Why not just fix this for god's sake? Zero mention in the docs about having two different addresses in the key, no field to set edge address. If not for the solution suggested here on the issue post about decoding, correcting encoding, I wouldn't have found a solution. I've literally been looking for it for 2 and a half hours straight.

Why not just fix this for god's sake? Zero mention in the docs about having two different addresses in the key, no field to set edge address. If not for the solution suggested here on the issue post about decoding, correcting encoding, I wouldn't have found a solution. I've literally been looking for it for 2 and a half hours straight.

I feel you on this one. Took me and a colleague hours to figure out how to fix this.
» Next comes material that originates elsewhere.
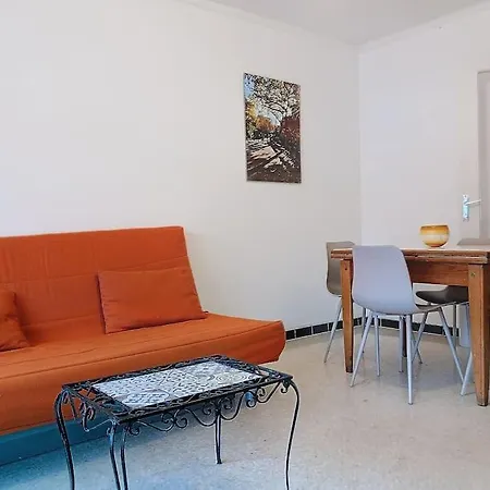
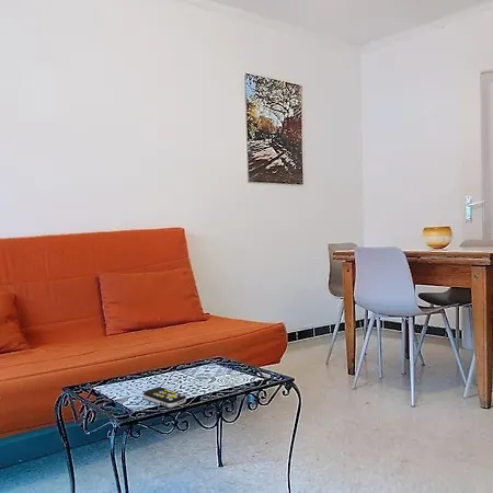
+ remote control [142,386,187,409]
You can give it a try by using the image portainerci/portainer-ee:pr1882.
Please let us know how that's working for you.
Note that this is a development build and should not be used in a production environment.

@huib-portainer
I tried this on my dev box,
I have two rules with hosts, both with tls via letsencrypt
portainer.redacted.com -> portainer:9000
edge-portainer.redacted.com -> portainer:8000

Attempted to setup a new edge agent on a new ec2 instance, setting the new "Portainer tunnel server address" to https://edge-portainer.redacted.com

Used the new EDGE_ID, EDGE_KEY to configure the new edge agent.

it seems to try to connect over tcp, even if you specify a https address
What is the expected behavior here? Id like the option to do the tunnel through https

The edge connection will use TCP yes (by using the Chisel library).

I'm kind of confused, I'd be happy if someone could help me out :)

The Issue is still open, but the Documentation found at https://docs.portainer.io/admin/settings/edge already shows and mentions "Portainer tunnel server address".

Is this feature available already?
Is this a CE or EE Feature?

If it's a EE feature, having the documentation mention that would be really nice.

The documentation for compose already has an issue using such a configuration.
portainer/portainer-compose#24

@acul009 Good catch, this is indeed a BE-only feature. I've updated the documentation to make this clearer.

In some cases we don't have automation attached to the closing of issues, and because we're human sometimes we miss closing them once a release goes out. In any case, I'll close this one now too.